I know I could use a table with 4 columns, like this:
Track | Artist | Link | Notes
But if most of the Notes fields are going to be empty that seems like an odd/inefficient way to do this.
What is the best way to do this?
Ha! I wasn’t trying to motivate you there, I was trying to stop you from overthinking the solution which you already figured out.
Now THIS is some of my motivational speaking technique in action:
Perhaps you can create a magic question about your database!
I’ll watch your vid later…with a gin & tonic to take off the edge.
Returning to the problem…I contend I was not overthinking. I was merely offering what really amounts to a hack by way of illustrating I thought about the problem. I am sure there is someone who knows Airtable who could offer the “correct” way to do what I describe, rather than adding a mostly empty column to a table.
Go ahead and add the extra column that will be empty for most records.
One of the beauties of Airtable is that it is easy to change the configuration of the base if you later decide on a different system.
While having “rivers” of empty cells is often an indication that you should examine the base schema, it does not always indicate a problem.
If you think that was discourteous you need to get out more often. It was sincere and honest probing, looking for the best solution.
You seem very easily triggered. Lapsing into a defensive and sarcastic safespace might make sense to you but it will not work with the overwhelming majority of people, a lot of whom I imagine could use some motivation to get their lives on track. This advice comes with no charge to you.
I’ll take a stab at this. :winking_face: But from a different perspective.

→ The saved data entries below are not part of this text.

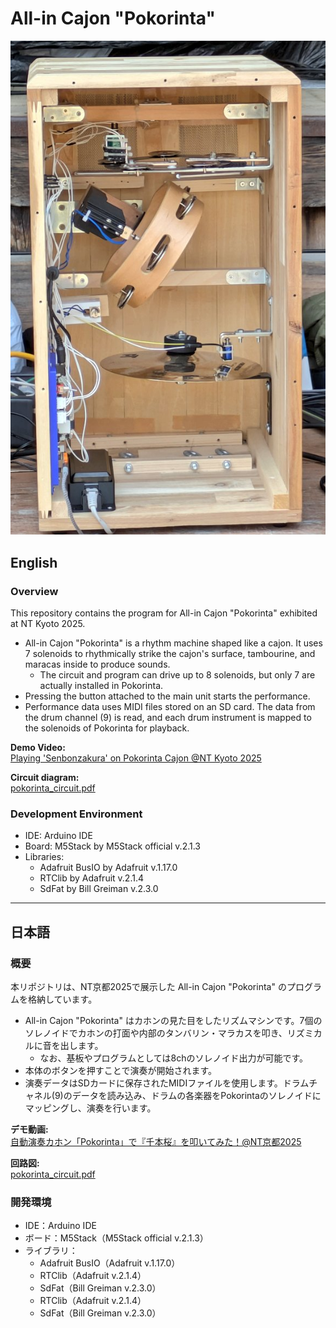 # All-in Cajon "Pokorinta"

![Pokorinta](pokorinta.png)

## English

### Overview
This repository contains the program for All-in Cajon "Pokorinta" exhibited at NT Kyoto 2025.

- All-in Cajon "Pokorinta" is a rhythm machine shaped like a cajon. It uses 7 solenoids to rhythmically strike the cajon's surface, tambourine, and maracas inside to produce sounds.
  - The circuit and program can drive up to 8 solenoids, but only 7 are actually installed in Pokorinta.
- Pressing the button attached to the main unit starts the performance.
- Performance data uses MIDI files stored on an SD card. The data from the drum channel (9) is read, and each drum instrument is mapped to the solenoids of Pokorinta for playback.

**Demo Video:**  
[Playing 'Senbonzakura' on Pokorinta Cajon @NT Kyoto 2025](https://youtu.be/M3PQvyEZkvs?si=6jQbiOPsckav4VGM)

**Circuit diagram:**  
[pokorinta_circuit.pdf](pokorinta_circuit.pdf)

### Development Environment
- IDE: Arduino IDE
- Board: M5Stack by M5Stack official v.2.1.3
- Libraries:
  - Adafruit BusIO by Adafruit v.1.17.0
  - RTClib by Adafruit v.2.1.4
  - SdFat by Bill Greiman v.2.3.0

---

## 日本語

### 概要
本リポジトリは、NT京都2025で展示した All-in Cajon "Pokorinta" のプログラムを格納しています。

- All-in Cajon "Pokorinta" はカホンの見た目をしたリズムマシンです。7個のソレノイドでカホンの打面や内部のタンバリン・マラカスを叩き、リズミカルに音を出します。
  - なお、基板やプログラムとしては8chのソレノイド出力が可能です。
- 本体のボタンを押すことで演奏が開始されます。
- 演奏データはSDカードに保存されたMIDIファイルを使用します。ドラムチャネル(9)のデータを読み込み、ドラムの各楽器をPokorintaのソレノイドにマッピングし、演奏を行います。

**デモ動画:**  
[自動演奏カホン「Pokorinta」で『千本桜』を叩いてみた！@NT京都2025](https://youtu.be/M3PQvyEZkvs?si=6jQbiOPsckav4VGM)

**回路図:**  
[pokorinta_circuit.pdf](pokorinta_circuit.pdf)

### 開発環境
- IDE：Arduino IDE
- ボード：M5Stack（M5Stack official v.2.1.3）
- ライブラリ：
  - Adafruit BusIO（Adafruit v.1.17.0）
  - RTClib（Adafruit v.2.1.4）
  - SdFat（Bill Greiman v.2.3.0）
  - RTClib（Adafruit v.2.1.4）
  - SdFat（Bill Greiman v.2.3.0）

Imagine a database architecture where there are never “empty” fields. In fact, an underlying storage architecture that physically does not have any fields in a record unless there is data in those fields. This is the nature of a NoSQL database; it uses no storage or resources to store and manage null values, and null values are treated very different than empty strings and numbers. While the client may render such non-existent fields as if they exist, they really do not.
If you query a given record using the Airtable API, you will quickly learn that fields that have no values are simply not in the result set.
Do you still think it’s inefficient?
To be clear, this happens when you query Airtable’s REST API. When you query for a record using the Scripting or Custom Apps API, null field values are included as nulls.
The absence of the field in the query result from the REST API is not proof one way or another of how the underlying data is stored.
I suggest yet another point of view. Instead of thinking of what is the most efficient method of storing the data, what method of arranging the data best fits your workflows?
If having a column in the same table makes data entry quick and convenient, despite the large number of empty cells, do it.
If seeing lots of empty cells makes you uncomfortable, hide the field so you only see it in expanded view. Or put the data in a linked table if you don’t mind the extra work in dealing with a linked table. (However, if having lots of empty cells in Airtable bothers you, does having blank columns and rows in a spreadsheet also bother you?)